Adeline could feel the man’s agony as if it was her own. She completely forgot herself. The man looked down at her and said, “Daughter, behold I have left you my Comforter. He shall teach you all things, help you and be with you forever.”
Adeline had had a trying day. Unlike other people, she had very little reserves of energy. She fainted.
When she regained consciousness, Mum was screaming, “Adeline! Baby! Don’t all of you know she has anorexia? I’m bringing her to A&E right now.”
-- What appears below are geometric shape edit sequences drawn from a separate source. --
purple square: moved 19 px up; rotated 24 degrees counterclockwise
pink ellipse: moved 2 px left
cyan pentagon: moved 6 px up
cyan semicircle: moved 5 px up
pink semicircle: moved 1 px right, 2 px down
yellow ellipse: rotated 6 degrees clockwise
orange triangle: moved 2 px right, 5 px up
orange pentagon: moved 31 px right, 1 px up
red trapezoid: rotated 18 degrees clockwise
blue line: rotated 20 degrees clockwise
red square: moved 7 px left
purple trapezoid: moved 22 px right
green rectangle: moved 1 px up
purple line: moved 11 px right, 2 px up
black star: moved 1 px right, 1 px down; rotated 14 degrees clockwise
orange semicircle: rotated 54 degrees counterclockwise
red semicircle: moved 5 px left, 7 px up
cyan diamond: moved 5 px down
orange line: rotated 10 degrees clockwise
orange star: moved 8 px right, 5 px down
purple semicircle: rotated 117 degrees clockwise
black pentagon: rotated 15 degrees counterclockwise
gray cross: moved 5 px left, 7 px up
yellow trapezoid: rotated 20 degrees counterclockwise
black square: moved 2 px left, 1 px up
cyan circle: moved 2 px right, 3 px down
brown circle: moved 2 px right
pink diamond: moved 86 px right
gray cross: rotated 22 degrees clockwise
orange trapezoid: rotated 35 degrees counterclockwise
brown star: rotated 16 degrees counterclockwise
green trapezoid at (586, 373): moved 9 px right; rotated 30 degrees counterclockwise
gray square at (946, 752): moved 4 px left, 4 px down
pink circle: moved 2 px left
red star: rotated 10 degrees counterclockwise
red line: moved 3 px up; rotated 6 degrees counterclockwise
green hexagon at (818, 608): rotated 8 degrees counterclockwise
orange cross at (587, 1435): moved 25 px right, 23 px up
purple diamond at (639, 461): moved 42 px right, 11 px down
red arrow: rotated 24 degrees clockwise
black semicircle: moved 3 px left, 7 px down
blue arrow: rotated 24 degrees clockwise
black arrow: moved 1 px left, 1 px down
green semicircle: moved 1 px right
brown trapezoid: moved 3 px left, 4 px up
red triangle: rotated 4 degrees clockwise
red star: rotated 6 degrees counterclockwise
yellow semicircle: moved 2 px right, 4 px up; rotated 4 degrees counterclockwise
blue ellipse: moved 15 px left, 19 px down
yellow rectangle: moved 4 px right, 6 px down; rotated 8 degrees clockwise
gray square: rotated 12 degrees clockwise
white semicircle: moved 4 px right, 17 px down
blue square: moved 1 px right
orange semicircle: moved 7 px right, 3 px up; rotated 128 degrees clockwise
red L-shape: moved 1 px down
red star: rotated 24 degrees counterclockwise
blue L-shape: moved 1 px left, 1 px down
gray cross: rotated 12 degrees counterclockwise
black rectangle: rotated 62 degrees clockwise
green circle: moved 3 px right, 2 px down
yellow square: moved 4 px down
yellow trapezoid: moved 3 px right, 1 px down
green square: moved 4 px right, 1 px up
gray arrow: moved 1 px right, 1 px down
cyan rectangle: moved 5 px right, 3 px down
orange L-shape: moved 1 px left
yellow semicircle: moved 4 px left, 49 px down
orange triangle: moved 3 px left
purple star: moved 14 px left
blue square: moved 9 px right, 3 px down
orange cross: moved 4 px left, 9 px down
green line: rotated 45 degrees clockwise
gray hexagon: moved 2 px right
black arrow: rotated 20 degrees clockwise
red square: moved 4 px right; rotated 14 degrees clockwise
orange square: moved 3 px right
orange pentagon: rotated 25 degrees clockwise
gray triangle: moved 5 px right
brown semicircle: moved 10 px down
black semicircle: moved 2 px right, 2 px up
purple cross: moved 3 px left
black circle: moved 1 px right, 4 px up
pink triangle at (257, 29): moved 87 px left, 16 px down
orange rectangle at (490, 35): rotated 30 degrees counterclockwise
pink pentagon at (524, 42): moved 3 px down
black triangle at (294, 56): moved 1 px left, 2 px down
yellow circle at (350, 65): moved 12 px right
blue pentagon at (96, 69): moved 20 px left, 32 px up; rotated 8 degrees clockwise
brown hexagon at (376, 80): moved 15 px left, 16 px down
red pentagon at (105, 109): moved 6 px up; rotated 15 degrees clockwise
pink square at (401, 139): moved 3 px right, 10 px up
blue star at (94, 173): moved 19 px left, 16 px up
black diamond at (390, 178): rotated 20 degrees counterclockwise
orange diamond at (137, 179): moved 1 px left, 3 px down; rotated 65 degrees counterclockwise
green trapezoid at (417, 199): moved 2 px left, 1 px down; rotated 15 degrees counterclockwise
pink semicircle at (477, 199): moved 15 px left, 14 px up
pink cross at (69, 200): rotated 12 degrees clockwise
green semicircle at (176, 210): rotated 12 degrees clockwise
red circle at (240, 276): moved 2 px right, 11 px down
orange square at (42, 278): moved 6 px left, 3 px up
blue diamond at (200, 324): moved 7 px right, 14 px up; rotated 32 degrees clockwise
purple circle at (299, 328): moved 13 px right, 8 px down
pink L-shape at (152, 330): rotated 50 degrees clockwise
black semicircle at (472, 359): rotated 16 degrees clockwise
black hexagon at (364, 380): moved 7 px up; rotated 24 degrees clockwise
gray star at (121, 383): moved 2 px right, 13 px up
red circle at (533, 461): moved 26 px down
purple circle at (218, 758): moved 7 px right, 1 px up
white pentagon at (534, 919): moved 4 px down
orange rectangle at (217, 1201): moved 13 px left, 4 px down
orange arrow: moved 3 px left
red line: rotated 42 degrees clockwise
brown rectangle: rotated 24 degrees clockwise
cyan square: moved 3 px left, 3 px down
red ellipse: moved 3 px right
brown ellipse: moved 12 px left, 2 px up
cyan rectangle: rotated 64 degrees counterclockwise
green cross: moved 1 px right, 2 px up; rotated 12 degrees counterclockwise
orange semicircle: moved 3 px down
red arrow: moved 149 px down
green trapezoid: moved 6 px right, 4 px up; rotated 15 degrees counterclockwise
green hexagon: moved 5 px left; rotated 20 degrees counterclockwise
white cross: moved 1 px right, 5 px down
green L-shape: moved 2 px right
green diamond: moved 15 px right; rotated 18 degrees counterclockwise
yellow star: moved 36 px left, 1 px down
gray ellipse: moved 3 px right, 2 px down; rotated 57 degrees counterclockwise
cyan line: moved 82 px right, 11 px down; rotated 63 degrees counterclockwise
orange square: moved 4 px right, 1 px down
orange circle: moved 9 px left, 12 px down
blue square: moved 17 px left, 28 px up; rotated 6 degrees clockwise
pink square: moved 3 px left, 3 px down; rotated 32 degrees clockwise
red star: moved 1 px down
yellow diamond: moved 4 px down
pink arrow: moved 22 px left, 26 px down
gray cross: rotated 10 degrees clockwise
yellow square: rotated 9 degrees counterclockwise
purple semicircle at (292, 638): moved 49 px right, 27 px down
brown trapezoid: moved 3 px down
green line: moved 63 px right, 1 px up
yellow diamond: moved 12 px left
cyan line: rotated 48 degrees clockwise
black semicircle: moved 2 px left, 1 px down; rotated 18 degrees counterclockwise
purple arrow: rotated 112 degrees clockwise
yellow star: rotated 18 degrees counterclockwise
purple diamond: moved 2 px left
Adeline opened her eyes, but although she saw her mother and the support group people gathered around her anxiously, she could not get the image of the crucified man out of her mind’s eye.
“She’s all right,” wheezed Grandma Letty, “She just needs a drink of water.”
She took a recycled mineral water bottle out of her bag. Adeline could see Mum’s eyes widen with disgust at the thought of her frail daughter sharing a bottle with an unhygienic senior citizen. But suddenly Adeline felt incredibly thirsty.
“Mum, can I have some water?”
Mum looked shocked and delighted. She fumbled with Adeline’s personal bottle of vitamin-boosted water and poured a cupful for her. “Sip slowly, you don’t want to throw up,” she fussed.
Adeline took a few gulps. Water never tasted so delicious to her before!
“What now?” Adeline asked, looking past her mother at Grandma Letty.
“Well, a bowl of soup would be a good start,” said the old lady, “Grandma Letty’s soup is the best. Come on, give an old woman a helping hand.”
Let us rejoice this coming Easter… BECAUSE THE TOMB IS EMPTY; OUR LORD LIVES!